Vroeger dacht ik dat grote mensen heel goed wisten waar ze mee bezig waren en hun zaakjes perfect geregeld hadden. Waarom zouden ze anders zoveel verantwoordelijkheden hebben?
Alles wat mij als kind nog niet duidelijk was, zou zich dus later – zodra ik groot zou zijn – voor mijn ogen ontvouwen en begrijpelijk worden. De puzzelstukjes zouden dan allemaal op de juiste plaats vallen, en vanaf dat moment zou ik mezelf de rest van mijn leven geen vragen meer hoeven te stellen. Ik zou ook nooit meer iets vergeten, alles op precies het juiste moment doen en nooit meer een stommiteit begaan.
Volledig overzicht, totale controle, alles van een leien dakje.
Op een goede morgen zou ik wakker worden en weten, tot in details, hoe ik mijn leven zou moeten invullen en wat ik daarvoor moet doen en laten. Na die ingeving zou ik uit bed komen, ik zou pannenkoeken bakken voor het ontbijt en ze verorberen voor de televisie. (Want ik ben groot, dus niemand die tegen me zegt dat het niet mag!) En daarna zou ik fluitend aan het werk gaan en nog lang en gelukkig leven.
In werkelijkheid ben ik nog nooit fluitend naar mijn werk gegaan, en weet ik nog steeds niet hoe mijn “huisje, boompje, beestje” eruit ziet.

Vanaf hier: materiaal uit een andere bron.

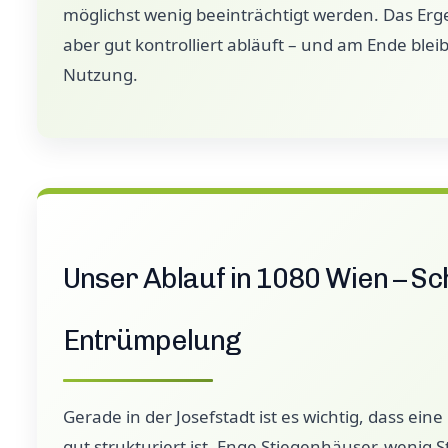
möglichst wenig beeinträchtigt werden. Das Erge
aber gut kontrolliert abläuft – und am Ende bleibt
Nutzung.
Unser Ablauf in 1080 Wien – Sch
Entrümpelung
Gerade in der Josefstadt ist es wichtig, dass ei
gut strukturiert ist. Enge Stiegenhäuser, wenig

Meerderjarig, jazeker. Maar nog steeds laat ik dingen liggen op plekken waar ik ze nooit meer terugvind, en word ik regelmatig uitgelachen om mijn stomme acties. Ik probeer een gigantisch pakket met daarin mijn nieuwe vierseizoenendekbed – maatje lits-jumeaux – achterop de fiets thuis te krijgen. (Het is me gelukt, maar vraag me niet hoe.) En ik maak het uit met mijn vriend op de dag dat hij met een bos bloemen voor de deur staat. (Ook dat had ongetwijfeld beter gekund.)
En zo blijkt het leven van de meeste volwassenen, waaronder dat van mij, behoorlijk floepig te zijn. (Ik heb dit woord helaas niet zelf verzonnen: het komt uit een aflevering van Friends. “Now everything is just…” “Floopy?” “Yeah.” )
Kleine troost: dit geldt voor alle grote mensen. Of, zoals de dialoog in Friends verdergaat: “Well, that’s not just you. I mean, half the time we don’t know what we’re doing. You just have to hope that it will all come together and things will be… unfloopy.”
Waarna Phoebe fijntjes opmerkt dat “onfloepig” volgens haar geen woord is.